Biblioteche dal design suggestivo nel mondo


Missioni importanti

“La missione delle biblioteche è di garantire a tutti pari accesso alla cultura, all’informazione, all’istruzione, alla ricerca, alla conoscenza e al tempo libero, nonché promuovere lo sviluppo della lettura” ha spiegato la senatrice. Anche i deputati francesi sembrano pensarla allo stesso modo, in quanto il potenziale di questi luoghi è altissimo. In esse è possibile preservare il patrimonio linguistico, le lingue regionali, colmare il divario di competenze digitali, oltre a ridurre l’analfabetismo (attualmente al 7% in tutta la Francia).

La nuova legge

La nuova normativa, adottata all’unanimità in seconda lettura, stabilisce anche che le collezioni delle biblioteche pubbliche debbano essere libere da qualsiasi forma di censura ideologica, politica o religiosa, e di pressione commerciale. La senatrice Robert spera che entri in vigore il prima possibile, e anche la senatrice Elsa Schalck approva. “Le biblioteche non sono più solo un luogo di conoscenza o di studio, hanno una vocazione sociale” ha affermato.

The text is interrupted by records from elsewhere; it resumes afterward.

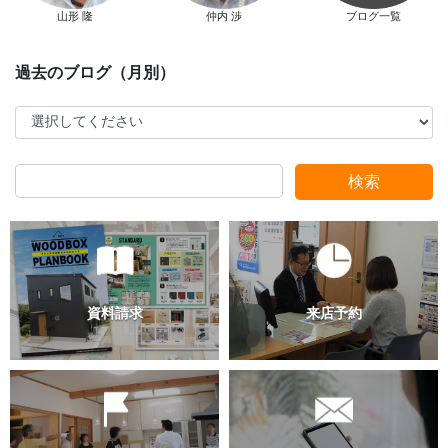
山形 隆
仲内 渉
ブログ一覧
スタッフ別ブログ
検索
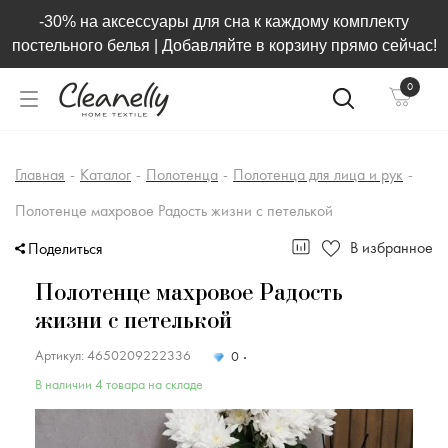
-30% на аксессуары для сна к каждому комплекту
постельного белья | Добавляйте в корзину прямо сейчас!
0
Главная
-
Каталог
-
Полотенца
-
Полотенца для лица и рук
-
Полотенце махровое Радость жизни с петелькой
В избранное
Поделиться
Полотенце махровое Радость
жизни с петелькой
Артикул: 4650209222336
0
В наличии 4 товара на складе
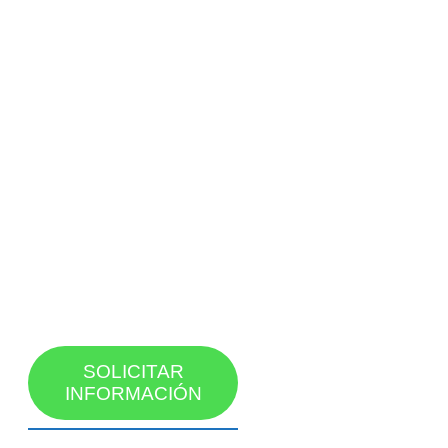
SOLICITAR
INFORMACIÓN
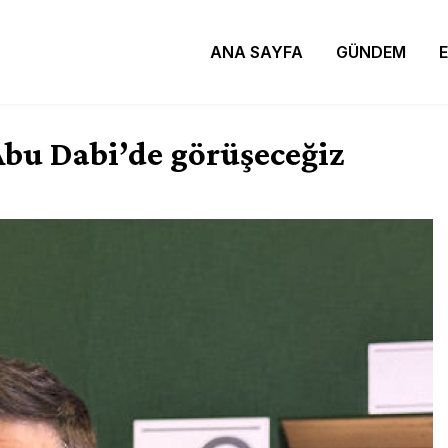
ANA SAYFA
GÜNDEM
bu Dabi’de görüşeceğiz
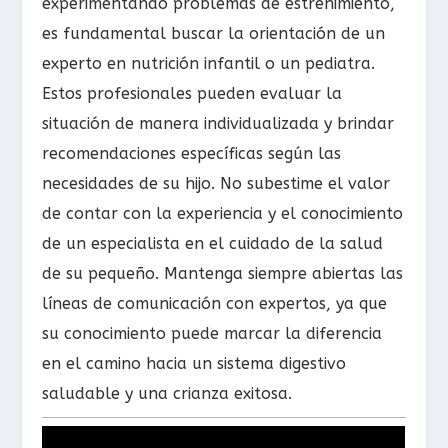
experimentando problemas de estreñimiento,
es fundamental buscar la orientación de un
experto en nutrición infantil o un pediatra.
Estos profesionales pueden evaluar la
situación de manera individualizada y brindar
recomendaciones específicas según las
necesidades de su hijo. No subestime el valor
de contar con la experiencia y el conocimiento
de un especialista en el cuidado de la salud
de su pequeño. Mantenga siempre abiertas las
líneas de comunicación con expertos, ya que
su conocimiento puede marcar la diferencia
en el camino hacia un sistema digestivo
saludable y una crianza exitosa.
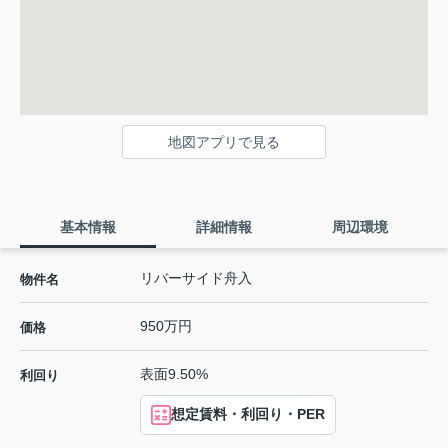
地図アプリで見る
基本情報
詳細情報
周辺環境
リバーサイド舟入
物件名
950万円
価格
表面9.50%
利回り
想定賃料・利回り・PER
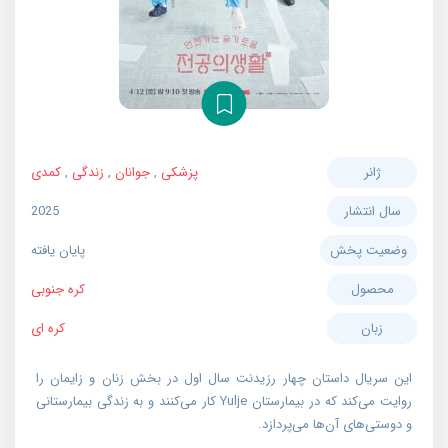
ژانر
پزشکی
,
جوانان
,
زندگی
,
کمدی
سال انتشار
2025
وضعیت پخش
پایان یافته
محصول
کره جنوبی
زبان
کره ای
این سریال داستان چهار رزیدنت سال اول در بخش زنان و زایمان را
روایت می‌کند که در بیمارستان Yulje کار می‌کنند و به زندگی بیمارستانی
و دوستی‌های آن‌ها می‌پردازد.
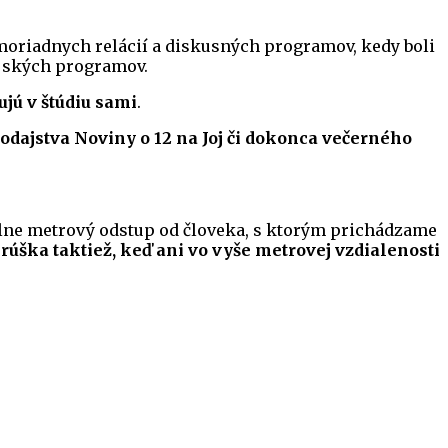
imoriadnych relácií a diskusných programov, kedy boli
ajských programov.
ujú v štúdiu sami
.
odajstva Noviny o 12 na Joj či dokonca večerného
lne metrový odstup od človeka, s ktorým prichádzame
 rúška taktiež, keď ani vo vyše metrovej vzdialenosti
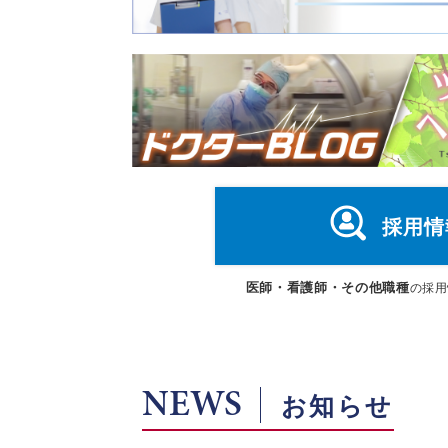
採用情
医師・看護師・その他職種
の採用
NEWS
お知らせ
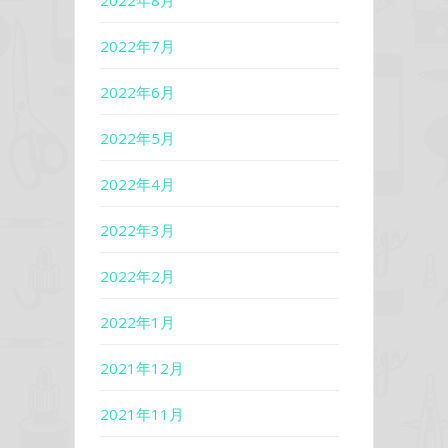
2022年8月
2022年7月
2022年6月
2022年5月
2022年4月
2022年3月
2022年2月
2022年1月
2021年12月
2021年11月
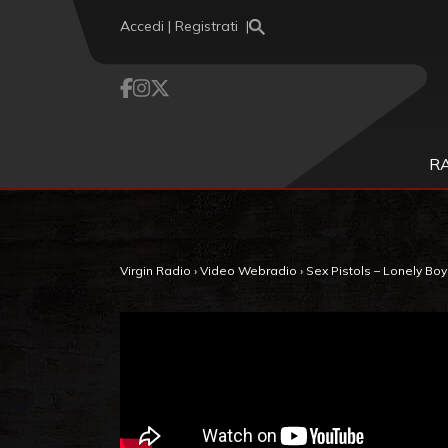
Vai al contenuto
Accedi | Registrati
R
Virgin Radio
›
Video Webradio
›
Sex Pistols – Lonely Boy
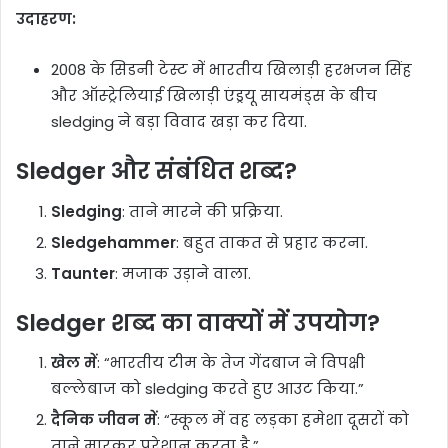
उदाहरण:
2008 के सिडनी टेस्ट में भारतीय खिलाड़ी हरभजन सिंह
और ऑस्ट्रेलियाई खिलाड़ी एंड्रयू सायमंड्स के बीच
sledging ने बड़ा विवाद खड़ा कर दिया.
Sledger और संबंधित शब्द?
Sledging
: ताने मारने की प्रक्रिया.
Sledgehammer
: बहुत ताकत से प्रहार करना.
Taunter
: मजाक उड़ाने वाला.
Sledger शब्द का वाक्यों में उपयोग?
खेल में
: “भारतीय टीम के तेज गेंदबाज ने विपक्षी
बल्लेबाज को sledging करते हुए आउट किया.”
दैनिक जीवन में
: “स्कूल में वह लड़का हमेशा दूसरों को
ताने मारकर परेशान करता है.”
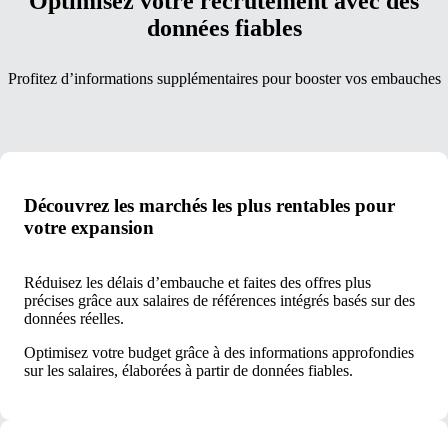
Optimisez votre recrutement avec des
données fiables
Profitez d’informations supplémentaires pour booster vos embauches
Découvrez les marchés les plus rentables pour
votre expansion
Réduisez les délais d’embauche et faites des offres plus
précises grâce aux salaires de références intégrés basés sur des
données réelles.
Optimisez votre budget grâce à des informations approfondies
sur les salaires, élaborées à partir de données fiables.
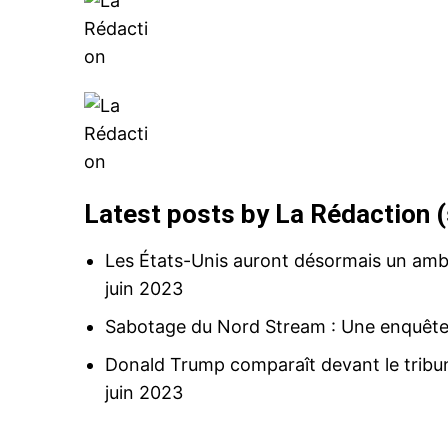
Related
Latest posts by La Rédaction
(
Les États-Unis auront désormais un am
Après sa visite à Nicolas Sarkoz
juin 2023
Darmanin visé par une plainte po
illégale d’intérêts»
Sabotage du Nord Stream : Une enquête 
31 October 2025
In "Europe"
Donald Trump comparaît devant le tribuna
juin 2023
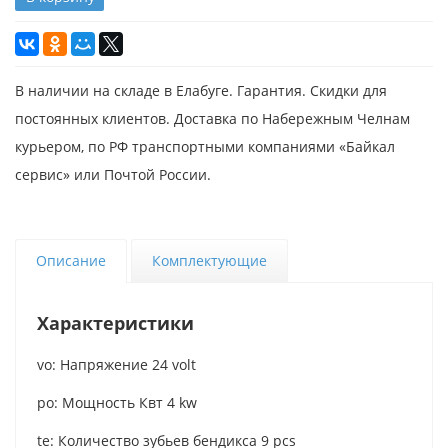
В наличии на складе в Елабуге. Гарантия. Скидки для
постоянных клиентов. Доставка по Набережным Челнам
курьером, по РФ транспортными компаниями «Байкал
сервис» или Почтой России.
Описание
Комплектующие
Характеристики
vo: Напряжение 24 volt
po: Мощность Квт 4 kw
te: Количество зубьев бендикса 9 pcs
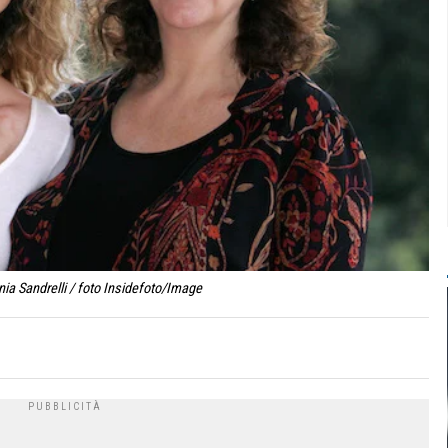
ia Sandrelli / foto Insidefoto/Image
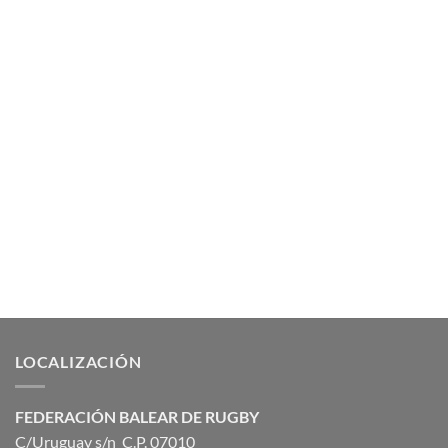
LOCALIZACIÓN
FEDERACIÓN BALEAR DE RUGBY
C/Uruguay s/n C.P. 07010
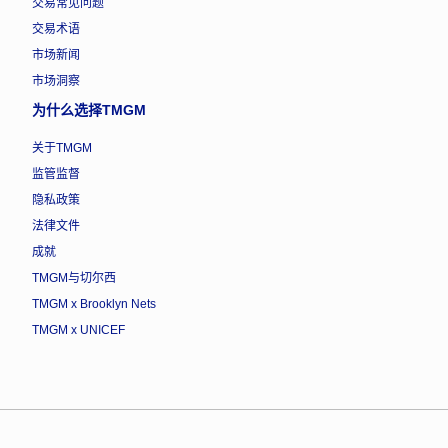
交易常见问题
交易术语
市场新闻
市场洞察
为什么选择TMGM
关于TMGM
监管监督
隐私政策
法律文件
成就
TMGM与切尔西
TMGM x Brooklyn Nets
TMGM x UNICEF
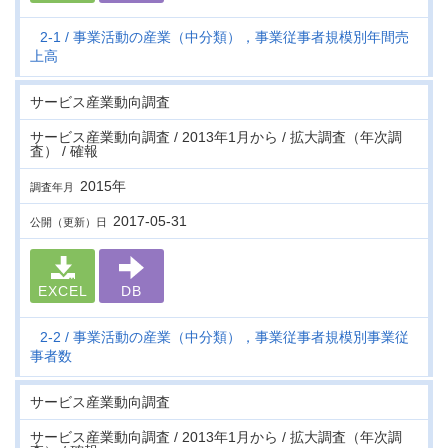
2-1
事業活動の産業（中分類），事業従事者規模別年間売
上高
サービス産業動向調査
サービス産業動向調査 / 2013年1月から / 拡大調査（年次調
査） / 確報
2015年
調査年月
2017-05-31
公開（更新）日
EXCEL
DB
2-2
事業活動の産業（中分類），事業従事者規模別事業従
事者数
サービス産業動向調査
サービス産業動向調査 / 2013年1月から / 拡大調査（年次調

Biblioteche in ottima salute

Sulla stessa linea il senatore David Assouline, che insieme ad altri colleghi si dice “gratificato” vedendo che le biblioteche godono ancora di ottima salute e svolgono a tutt’oggi un ruolo importante nell’istruzione. “La cultura in generale è un baluardo contro tutte le delusioni che alcune persone distillano nel nostro Paese. I libri sono sempre stati simbolici: del resto, per prima cosa i fascisti iniziarono a bruciarli” ha dichiarato.